We are all hopeful that cruise ships will no longer be allowed to dock so close to Venice itself, and that this change might also encourage visitors to stay longer than just a few hours. Vera Brunello also suggested that visitors arrive with reservations so that the influx of people is more regulated. The aqua granda made it clear that our climate is changing and that Venice will perish if the old ways continue, and Venetians are working assiduously to find ways to reimagine and revitalize their city, bringing in more residents, artists, creators, students, and tech workers who can work online from home. This outpouring of love and care for Venice must bring change, and I am optimistic that it will overcome the bureaucracy that has held back change for so long. 

Book cover of Venice Rising

- All proceeds from the sale of ‘Venice Rising’ will be donated to three organizations that support Venetian culture, arts, and architecture: We are here VeniceNo Grandi Navi, and Venice Calls. Why did you pick these three specific organizations to be the recipients of the proceeds from the book?

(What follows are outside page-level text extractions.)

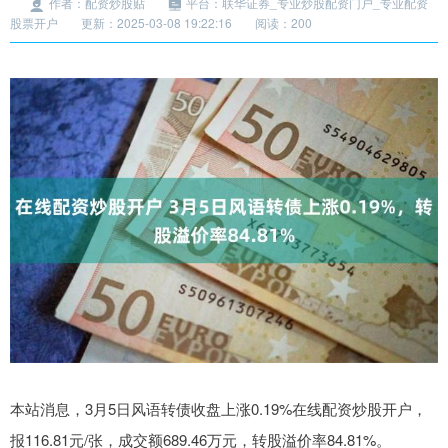
作者：配资炒股贴
平台：联华证券_专业炒股配资门户_专业配资
股票开户
更新：2025-03-08 19:22:16
阅读：200
本站消息，3月5日风语转债收盘上涨0.19%在线配资炒股开户，
报116.81元/张，成交额689.46万元，转股溢价率84.81%。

With my last book, First Spritz Is Free, I donated proceeds to Save Venice, Venice in Peril, and No Grandi Navi, which specifically fights against the overtourism damage caused by the cruise ship industry. It made sense to continue to donate to No Grandi Navi, which addresses a key issue that relates to the historic aqua granda that features in these chapters. Furthermore, Rosemary Wilmot knows Jane Da Mosto, Executive Director of We are here Venice, and invited her to contribute to Venice Rising; her team shared their work on environmental protectionism in Venice, and sharing the book's profits will help them continue their work. Rosemary also introduced me to Venice Calls, which heads numerous local initiatives to preserve and protect the city and its inhabitants, from graffiti abatement, to food delivery, to shoreline clean up, to exploring traditional rowing to replace motorboats. All three organizations are grassroots and homegrown, led by Venetians themselves, which felt like the right direction to go in for a book that focuses on Venetians and not just Venice.

- Anything you'd like to add?

During the pandemic, Elena Almansi and other rowers found that they could row as fast or faster than motorboats but with no pollution to the environment. Since spring, people are looking into diminishing the role of motorboats in favor of rowing; Venice Calls just held a symposium on this topic, and it would be very exciting to see a change like this. Iris Loredana, a blogger, historian, and food writer on Venice, proposed that the government, residents, and other associations must find a way to collaborate and find a balance between tourist crowds and an empty city and that they also must solve the problem of the city flooding. (Many people are rejoicing that Mose has finally been successfully implemented.) Numerous writers shared their enthusiasm for bringing back traditional Venetian arts as a way to entice young people to stay in the city, along with encouraging more educational opportunities and student housing within Venice itself. For artisans and local businesses to survive this pandemic, people must support those businesses now until visitors return to the city. Another common theme was to re-engage Venetians and bring them together to reinvent their city together. 

- Thank you, Kathleen, for answering our questions.